Selected extract:
-- Opening Marker --

Julia normally avoids specializing on Type
, but it can be triggered by @code_warntype
and similar macros (has a mention in Performance Tips; currently open issue 32834; illustrated well in issue 23749). It also appears that @btime
does the same thing:
julia> using BenchmarkTools
julia> using MethodAnalysis
julia> f(x::Type) = fieldnames(x)
f (generic function with 1 method)
julia> methodinstances(f)
Core.MethodInstance[]
julia> @btime f(Int8)
45.702 ns (0 allocations: 0 bytes)
()
julia> methodinstances(f) # huh that's odd, it shouldn't specialize
1-element Array{Core.MethodInstance,1}:
MethodInstance for f(::Type{Int8})
julia> f(Int8)
()
julia> methodinstances(f) # so a normal call uses the unspecialized version
2-element Array{Core.MethodInstance,1}:
MethodInstance for f(::Type{Int8})
MethodInstance for f(::Type{T} where T)
julia> f(Int16)
()
julia> methodinstances(f) # yep, normal call still uses the unspecialized version
2-element Array{Core.MethodInstance,1}:
MethodInstance for f(::Type{Int8})

-- Closing Marker --

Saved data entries
-- Opening Marker --

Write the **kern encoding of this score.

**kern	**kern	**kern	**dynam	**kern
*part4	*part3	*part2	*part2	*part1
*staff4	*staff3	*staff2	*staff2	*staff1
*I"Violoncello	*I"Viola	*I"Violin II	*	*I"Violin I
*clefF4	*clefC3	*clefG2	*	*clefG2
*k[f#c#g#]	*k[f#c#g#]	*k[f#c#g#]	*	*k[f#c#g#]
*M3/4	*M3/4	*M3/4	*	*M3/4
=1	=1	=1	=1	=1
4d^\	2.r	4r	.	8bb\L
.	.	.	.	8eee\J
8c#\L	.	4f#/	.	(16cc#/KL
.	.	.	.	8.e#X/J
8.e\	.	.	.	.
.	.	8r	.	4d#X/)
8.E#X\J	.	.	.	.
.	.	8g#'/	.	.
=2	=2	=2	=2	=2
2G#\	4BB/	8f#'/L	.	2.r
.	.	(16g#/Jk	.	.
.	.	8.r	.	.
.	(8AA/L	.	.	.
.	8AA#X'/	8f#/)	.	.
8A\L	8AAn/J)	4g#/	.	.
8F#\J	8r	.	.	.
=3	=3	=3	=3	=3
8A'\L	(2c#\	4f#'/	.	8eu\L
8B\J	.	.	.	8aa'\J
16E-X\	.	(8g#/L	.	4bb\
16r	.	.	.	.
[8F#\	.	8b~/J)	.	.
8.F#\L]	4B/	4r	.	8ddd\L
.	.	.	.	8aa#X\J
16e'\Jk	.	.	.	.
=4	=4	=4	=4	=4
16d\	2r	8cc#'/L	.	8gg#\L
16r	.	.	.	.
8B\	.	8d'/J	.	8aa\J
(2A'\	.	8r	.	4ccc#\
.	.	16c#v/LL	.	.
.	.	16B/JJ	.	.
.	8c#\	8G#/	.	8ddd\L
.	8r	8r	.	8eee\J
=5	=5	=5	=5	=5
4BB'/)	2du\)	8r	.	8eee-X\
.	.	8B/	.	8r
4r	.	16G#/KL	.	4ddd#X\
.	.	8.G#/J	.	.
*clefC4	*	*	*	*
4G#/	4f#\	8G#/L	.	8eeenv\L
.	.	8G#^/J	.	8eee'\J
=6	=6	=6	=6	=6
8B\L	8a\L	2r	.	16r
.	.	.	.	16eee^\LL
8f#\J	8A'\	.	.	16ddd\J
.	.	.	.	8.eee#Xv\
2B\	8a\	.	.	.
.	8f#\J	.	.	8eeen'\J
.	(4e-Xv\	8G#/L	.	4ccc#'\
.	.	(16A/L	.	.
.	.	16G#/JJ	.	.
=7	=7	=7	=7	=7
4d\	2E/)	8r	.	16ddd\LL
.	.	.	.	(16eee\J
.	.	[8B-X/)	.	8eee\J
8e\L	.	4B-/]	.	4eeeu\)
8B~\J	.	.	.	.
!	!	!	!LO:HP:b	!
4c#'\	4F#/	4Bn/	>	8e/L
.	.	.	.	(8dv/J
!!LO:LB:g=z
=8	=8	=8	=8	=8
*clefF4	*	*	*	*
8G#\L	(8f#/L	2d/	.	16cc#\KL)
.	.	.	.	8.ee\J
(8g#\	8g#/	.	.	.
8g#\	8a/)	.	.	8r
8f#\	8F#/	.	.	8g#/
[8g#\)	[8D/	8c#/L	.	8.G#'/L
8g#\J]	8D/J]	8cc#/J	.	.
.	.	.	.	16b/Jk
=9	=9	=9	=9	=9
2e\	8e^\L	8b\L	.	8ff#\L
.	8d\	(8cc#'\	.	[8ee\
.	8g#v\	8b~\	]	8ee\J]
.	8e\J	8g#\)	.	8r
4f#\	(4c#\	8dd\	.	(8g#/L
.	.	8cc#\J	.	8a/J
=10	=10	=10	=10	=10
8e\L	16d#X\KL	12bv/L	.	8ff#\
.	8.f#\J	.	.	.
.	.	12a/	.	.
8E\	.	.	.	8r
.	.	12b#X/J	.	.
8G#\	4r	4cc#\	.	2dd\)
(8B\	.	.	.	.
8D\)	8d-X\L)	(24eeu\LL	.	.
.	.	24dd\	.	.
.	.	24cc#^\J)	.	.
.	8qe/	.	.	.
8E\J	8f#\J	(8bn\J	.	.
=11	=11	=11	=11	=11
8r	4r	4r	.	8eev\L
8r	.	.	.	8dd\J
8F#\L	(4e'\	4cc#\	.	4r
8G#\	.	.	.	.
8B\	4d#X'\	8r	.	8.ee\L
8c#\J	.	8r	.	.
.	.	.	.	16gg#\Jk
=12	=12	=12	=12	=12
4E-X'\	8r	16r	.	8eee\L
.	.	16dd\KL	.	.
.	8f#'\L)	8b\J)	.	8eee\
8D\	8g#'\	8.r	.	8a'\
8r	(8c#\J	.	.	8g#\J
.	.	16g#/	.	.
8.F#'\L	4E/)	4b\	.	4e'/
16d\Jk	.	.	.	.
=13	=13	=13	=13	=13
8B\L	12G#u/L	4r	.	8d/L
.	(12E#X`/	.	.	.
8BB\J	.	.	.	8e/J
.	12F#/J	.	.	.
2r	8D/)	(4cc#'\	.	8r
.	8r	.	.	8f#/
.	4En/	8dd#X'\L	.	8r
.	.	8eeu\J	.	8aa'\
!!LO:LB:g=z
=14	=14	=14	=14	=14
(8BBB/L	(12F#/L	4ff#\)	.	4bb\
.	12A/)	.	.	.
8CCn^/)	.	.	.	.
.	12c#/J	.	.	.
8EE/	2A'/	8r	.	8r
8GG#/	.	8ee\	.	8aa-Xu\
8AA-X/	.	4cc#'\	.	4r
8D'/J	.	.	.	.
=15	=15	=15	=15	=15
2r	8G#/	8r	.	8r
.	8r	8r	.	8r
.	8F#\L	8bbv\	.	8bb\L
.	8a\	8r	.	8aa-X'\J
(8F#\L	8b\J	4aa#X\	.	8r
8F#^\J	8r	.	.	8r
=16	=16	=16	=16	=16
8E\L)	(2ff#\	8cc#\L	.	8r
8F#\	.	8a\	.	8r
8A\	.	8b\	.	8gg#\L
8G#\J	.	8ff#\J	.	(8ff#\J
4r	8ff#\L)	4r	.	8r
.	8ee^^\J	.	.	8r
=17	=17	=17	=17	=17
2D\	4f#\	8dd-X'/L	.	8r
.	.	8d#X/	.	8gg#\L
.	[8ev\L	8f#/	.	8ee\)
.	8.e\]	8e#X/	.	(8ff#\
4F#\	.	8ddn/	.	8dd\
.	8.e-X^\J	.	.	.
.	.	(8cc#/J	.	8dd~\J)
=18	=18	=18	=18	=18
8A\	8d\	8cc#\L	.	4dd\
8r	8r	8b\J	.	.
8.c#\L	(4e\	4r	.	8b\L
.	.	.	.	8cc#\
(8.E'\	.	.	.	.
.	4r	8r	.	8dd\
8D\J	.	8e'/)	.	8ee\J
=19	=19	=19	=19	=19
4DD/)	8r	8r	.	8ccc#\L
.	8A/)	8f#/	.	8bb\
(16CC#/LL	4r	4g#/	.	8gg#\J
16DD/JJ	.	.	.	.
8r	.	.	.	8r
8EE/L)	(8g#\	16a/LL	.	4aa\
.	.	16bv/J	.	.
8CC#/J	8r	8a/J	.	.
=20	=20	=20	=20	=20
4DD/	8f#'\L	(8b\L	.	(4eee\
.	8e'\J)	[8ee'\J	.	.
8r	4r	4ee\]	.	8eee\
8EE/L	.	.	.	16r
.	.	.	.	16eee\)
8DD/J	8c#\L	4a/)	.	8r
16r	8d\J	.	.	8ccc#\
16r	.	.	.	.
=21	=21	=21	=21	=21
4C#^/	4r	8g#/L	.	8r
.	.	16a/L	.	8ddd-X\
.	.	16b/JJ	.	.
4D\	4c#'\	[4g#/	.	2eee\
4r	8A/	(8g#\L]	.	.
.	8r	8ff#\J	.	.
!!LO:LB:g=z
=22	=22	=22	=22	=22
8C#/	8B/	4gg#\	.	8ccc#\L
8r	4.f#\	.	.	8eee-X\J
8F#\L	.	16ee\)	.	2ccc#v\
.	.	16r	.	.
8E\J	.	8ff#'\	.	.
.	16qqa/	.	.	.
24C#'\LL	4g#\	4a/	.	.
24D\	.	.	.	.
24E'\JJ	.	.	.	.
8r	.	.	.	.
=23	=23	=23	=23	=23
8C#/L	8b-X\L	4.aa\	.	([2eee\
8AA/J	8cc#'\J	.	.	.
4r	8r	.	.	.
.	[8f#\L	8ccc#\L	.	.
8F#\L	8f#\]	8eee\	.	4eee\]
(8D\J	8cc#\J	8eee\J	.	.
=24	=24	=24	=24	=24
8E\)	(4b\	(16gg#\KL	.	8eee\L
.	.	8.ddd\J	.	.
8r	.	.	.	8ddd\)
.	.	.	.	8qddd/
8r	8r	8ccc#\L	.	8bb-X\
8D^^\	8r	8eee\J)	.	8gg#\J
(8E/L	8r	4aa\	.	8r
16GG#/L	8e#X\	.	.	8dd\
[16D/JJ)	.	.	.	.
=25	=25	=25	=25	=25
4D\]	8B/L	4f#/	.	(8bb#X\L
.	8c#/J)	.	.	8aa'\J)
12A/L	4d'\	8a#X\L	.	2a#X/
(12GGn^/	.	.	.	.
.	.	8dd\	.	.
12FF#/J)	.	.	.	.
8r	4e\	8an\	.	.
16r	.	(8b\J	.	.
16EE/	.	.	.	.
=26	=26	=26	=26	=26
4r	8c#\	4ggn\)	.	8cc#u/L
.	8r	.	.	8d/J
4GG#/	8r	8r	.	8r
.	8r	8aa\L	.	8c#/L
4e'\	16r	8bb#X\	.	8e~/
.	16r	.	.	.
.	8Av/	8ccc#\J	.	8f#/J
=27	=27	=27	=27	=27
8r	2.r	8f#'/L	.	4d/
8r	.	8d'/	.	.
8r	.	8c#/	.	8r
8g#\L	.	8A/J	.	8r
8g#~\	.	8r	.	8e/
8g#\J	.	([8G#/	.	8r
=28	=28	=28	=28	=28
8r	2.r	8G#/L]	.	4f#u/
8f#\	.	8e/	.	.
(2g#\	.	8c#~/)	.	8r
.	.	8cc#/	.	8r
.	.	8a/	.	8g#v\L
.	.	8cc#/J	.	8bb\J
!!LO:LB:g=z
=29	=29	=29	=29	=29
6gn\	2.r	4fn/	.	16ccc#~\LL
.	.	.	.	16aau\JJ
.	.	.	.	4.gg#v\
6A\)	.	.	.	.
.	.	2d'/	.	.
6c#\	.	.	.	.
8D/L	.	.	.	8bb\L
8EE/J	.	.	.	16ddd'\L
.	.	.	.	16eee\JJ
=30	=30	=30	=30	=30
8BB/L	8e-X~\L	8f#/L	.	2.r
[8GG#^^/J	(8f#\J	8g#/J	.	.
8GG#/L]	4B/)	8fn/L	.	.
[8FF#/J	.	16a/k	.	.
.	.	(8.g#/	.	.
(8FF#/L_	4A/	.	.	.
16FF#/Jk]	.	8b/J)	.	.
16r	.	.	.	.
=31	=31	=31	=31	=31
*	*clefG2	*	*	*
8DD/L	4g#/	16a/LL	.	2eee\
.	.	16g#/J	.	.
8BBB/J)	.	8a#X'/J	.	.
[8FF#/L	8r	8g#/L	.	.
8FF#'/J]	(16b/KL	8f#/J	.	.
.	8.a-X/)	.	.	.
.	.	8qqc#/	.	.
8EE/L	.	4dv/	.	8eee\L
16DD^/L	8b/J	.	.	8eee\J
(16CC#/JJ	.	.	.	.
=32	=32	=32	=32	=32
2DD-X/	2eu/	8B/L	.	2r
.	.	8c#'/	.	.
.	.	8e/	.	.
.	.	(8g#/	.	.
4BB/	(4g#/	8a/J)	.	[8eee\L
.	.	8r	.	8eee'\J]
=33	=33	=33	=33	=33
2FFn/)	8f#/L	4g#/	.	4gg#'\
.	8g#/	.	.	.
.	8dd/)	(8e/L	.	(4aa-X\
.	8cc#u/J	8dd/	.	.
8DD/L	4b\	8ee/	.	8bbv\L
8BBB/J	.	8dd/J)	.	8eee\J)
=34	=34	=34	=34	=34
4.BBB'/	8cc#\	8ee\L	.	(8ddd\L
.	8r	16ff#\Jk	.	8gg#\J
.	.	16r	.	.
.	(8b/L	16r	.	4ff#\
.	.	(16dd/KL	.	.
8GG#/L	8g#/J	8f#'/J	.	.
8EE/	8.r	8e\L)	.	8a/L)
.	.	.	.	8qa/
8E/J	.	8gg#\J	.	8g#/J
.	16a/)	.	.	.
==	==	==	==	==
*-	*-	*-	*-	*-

-- Closing Marker --

What to do:
- A) Using the post on Julia's Type specialization, say whether each statement agrees with it, and quote the words that decide: (i) @code_warntype can trigger specialization on Type. (ii) The @btime call of f(Int8) reported two allocations. (iii) After f(Int16) is called, the comment says the normal call uses the specialized version.
- B) Go on with the post on Julia's Type specialization, picking up right after its final line.

Answers by task:
- A)
(i) Yes: "but it can be triggered by @code_warntype"
(ii) No: "45.702 ns (0 allocations: 0 bytes)"
(iii) No: "yep, normal call still uses the unspecialized version"

- B)
MethodInstance for f(::Type{T} where T)
julia> @btime f(Int32)
46.457 ns (0 allocations: 0 bytes)
()
julia> methodinstances(f) # and a @btime call causes specialization
3-element Array{Core.MethodInstance,1}:
MethodInstance for f(::Type{Int8})
MethodInstance for f(::Type{Int32})
MethodInstance for f(::Type{T} where T)
As mentioned in the issues and illustrated by my example, normal calls use the unspecialized MethodInstance
, even if a specialized one was already created by a @btime
call. So I’m wondering if @btime
is timing the specialized MethodInstance
instead of the unspecialized one. It may not make a difference for my simple example method, but it could for more complicated methods.